Radschutzstreifen

Schwabach war einmal Vorreiter in Sachen Radverkehr. Aus der Beteiligung am Planspiel Modell-Stadt-Ökologie im Jahr 1993 entstand als einer der Handlungsstränge die Erstellung eines Radwegnetzes. Neben einer durchgehenden Beschilderung wurden ab 1998 Radschutzstreifen markiert.

Erste Schutzstreifen und Beschilderung

Aus heutiger Sicht sind viele dieser Maßnahmen unterdimensioniert. Zum einen entstanden damals erst die Richtlinien zur Radverkehrsinfrastruktur und zum anderen sind Autos und LKW deutlich länger und vor allem breiter geworden.

Südliche-Ringstraße mit Fahrzeugen aus dem Jahr 1990

Normale PKW sind ca 25 cm breiter geworden, SUV fast das Doppelte. Busse und LKW haben damals schon die maximal zulässige Breite von 2,50 Meter in Anspruch genommen.

Südliche-Ringstraße im Jahr 2025

Der Unterschied erscheint auf dem ersten Blick gering, aber 25 cm statt 50 cm Abstand sind dann erheblich. Während 1980 der PKW noch mühelos auf den Parkstreifen passte, ragen 2025 die Spiegel darüber hinaus.

Überholabstände

Seit 2024 ist in der StVO innerorts ein gesetzlicher Mindestabstand von 1,50 Metern einzuhalten. Dies gilt auch dann, wenn für den Radverkehr ein Radschutzstreifen markiert ist. Leider hält eine beträchtliche Anzahl Autofahrer die Markierung des Schutzstreifens für einen Fahrbahntrenner, an dem sie mit und ohne Gegenverkehr entlang schrammen und so Radfahrende in Gefahr bringen.

Die Ergebnisse einer Studie der Unfallforschung der Versicherer von 2019 zum Thema “Sicher­heit von Rad­fahr­strei­fen und Schutz­strei­fen” https://www.udv.de/udv/themen/sicherheit-von-radfahrstreifen-und-schutzstreifen-81750 konnten im Projekt Open Bike Sensor für Schwabach bestätigt werden.

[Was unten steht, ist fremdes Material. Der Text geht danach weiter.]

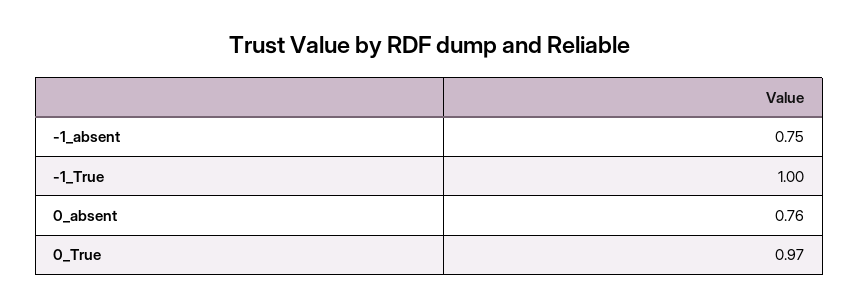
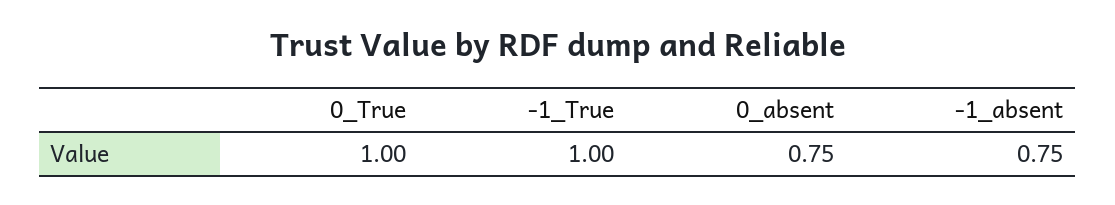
0_absent: 0.76 -> 0.75
0_True: 0.97 -> 1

Verteilung der Abstände beim Überholen

Aufstellflächen

Schutzstreifen dienen auch dazu, dass Radfahrende am Ampel-Rückstau entlang die Aufstellflächen vor der Ampel erreichen können. Je nach Breite der Restfahrbahn gelingt das erfahrungsgemäß besser oder schlechter. Zum Beispiel ist die Situation an der Kreuzung Penzendorfer/Weißenburger Straße moderat, während PKW im Ampelrückstau regelmäßig den Schutzstreifen an der Ringstraße entlang der Post blockieren.

Dooring

Dieser Begriff aus dem Englischen bezeichnet die Kollision eines Radfahrenden mit einer sich öffnenden Autotür. Autos sind nach Europäischen Vorgaben so zu bauen, dass die Außenhülle keine scharfen Kanten aufweist um Verletzungen von Personen zu minimieren. Eine sich öffnende Autotür fällt leider nicht darunter und verursacht meist schwerste Verletzungen sehr oft mit Todesfolge.

Radfahrende sollen einen Mindestabstand zum ruhenden Verkehr von 75cm einhalten. Zweitürer laden oft weiter aus, so dass ein Abstand von einem Meter deutlich mehr Sicherheit bietet. Radschutzstreifen sind in Schwabach maximal 125 cm breit – ältere sind oft noch schmaler. Die Illustrationen zeigen, dass beim mittigen befahren des Radschutzstreifens neben dem ruhenden Verkehr meist nur wenige Zentimeter Abstand verbleiben. Eine nicht unerhebliche Zahl Autofahrende überholt dann trotz Gegenverkehr. Wenn sich dann noch die Autotür des parkenden PKW öffnet sind schwerste Verletzungen des Radfahrenden unausweichlich.

Mitglieder der ADFC Ortsgruppe in Schwabach haben die Abstände zum ruhenden Verkehr ausgemessen. Dabei wurde mit dem linken Ende des Lenkers wie im Bild unten gezeigt jeweils über der gestrichelten Linie gefahren.

Das Bild unten zeigt die Verteilung über das Stadtgebiet. Ein Klick auf das Bild führt zur interkativen Karte mit Ortsinformationen.

Das Fazit der Untersuchung: Radschutzstreifen neben schmalen Längsparkern verschärfen die Gefahr eines Dooringunfalls wesentlich. Hier kann nur eindringlich allen Radfahrenden empfohlen werden, an solchen Stellen auf oder jenseits des Radschutzstreifens zu fahren.

Neben längsparkenden Kfz mutiert der Radschutzstreifen zur Radgefahrenzone – unbedingt meiden.